There are a lot of wtf moments I have yet to even get into. Every time you look into an area, you find another project. I knew this would happen. I’m ok with it. I’m really glad it’s summer so we have nice weather to prioritize the massive list.

With the house on the market and in ‘show’ order, it’s pretty much a bad idea to breathe in there, much less be there for any length of time. So, we do very quick trips back and forth from the marina to grab what we think we’ll need to survive. It’s amazing what survival can truly mean. It’s actually not much for me, but it would feel more homey if there were a few things I could do.

I’ve been in this boat almost a week full time and JUST TODAY I tried to make coffee. Of course, in my rush at the house to get out before someone magically shows up to view it, I forgot the French Press. This same scenario has happened a lot lately where I’m like “I do not have all the materials I require”.

Lesson: Always check what all you’ll need before starting any project, from disassembly to cleaning.

I went to shower yesterday, my second in a week (I’m working at home a lot lately). I was so excited to be in a shower that had a lot of hooks so I could throw my heap of confusion upon it. I don’t have the shower routine down yet.
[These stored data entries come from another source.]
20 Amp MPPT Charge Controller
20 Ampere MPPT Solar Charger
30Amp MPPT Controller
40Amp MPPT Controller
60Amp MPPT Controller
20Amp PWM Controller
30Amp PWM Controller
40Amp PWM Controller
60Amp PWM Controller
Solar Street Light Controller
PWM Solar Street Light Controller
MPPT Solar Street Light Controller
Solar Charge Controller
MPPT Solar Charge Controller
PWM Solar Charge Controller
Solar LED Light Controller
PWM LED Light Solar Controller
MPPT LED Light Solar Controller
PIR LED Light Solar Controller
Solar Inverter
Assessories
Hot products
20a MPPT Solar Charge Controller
All of these routines, checking systems, showering outside of the home, all these things help me understand more the resources I use daily and what I really need to have in a living space. I’m thrilled with having to never clean a shower, that’s amazing that someone else can deal with that. The issue with a shared shower is someone else is maintaining it. It sucked when I put in quarter after quarter, minted from 1973 to 2015, all of varying degrees cleanliness and wear, and they all shot back out happily in the change area. There was no good year or shine that worked, no pleading, nothing I could do to get it to work. This is of course well after I’ve laid out all my toiletries, found my fresh clothing, and am stark naked with a handful of quarters and some hope.

I also had to go to a meeting that day, so I tried to just remain calm and figure out my options. I actually went without showering and took a sponge bath in one of the bathrooms at the marina. A very vigorous one. Luckily, I’d gotten up super early like I have since we moved onto the boat. I had plenty of time.

Looking back, standing there naked holding money is pretty much how I feel with the entire boat thing. I’m putting myself out there totally, exposing my fears and thoughts to the world while I learn this life.

Lesson: Make time to engineer a situation. Don’t Panic. Figure out options. Do what you can. Let it go if it doesn’t work out the way you want. Seriously, let it go, Jenn.

Finally, last night Face dropped off the dog. He’d had her for the last two weeks so I could better handle listing the house and moving some things onto the boat. I saw her in the parking lot and she ran up to me, all happy and waggy. She handled the ramp to the dock just fine, which was surprising – it has grating in it where she can see the water and that usually makes her slow to a shaky crawl. She trotted down it like a champ and onto the dock. She also, crazily, made it into the boat and sniffed around with very little dog earthquakes. There was a little trepidation and whining at the 2 sets of 3 stairs (oh! scary!) but she’s getting over it.

She’s now rested on the settee behind me while I type this on the nav station of the pilot house. I hope the weather is nice today so she can sit on the deck.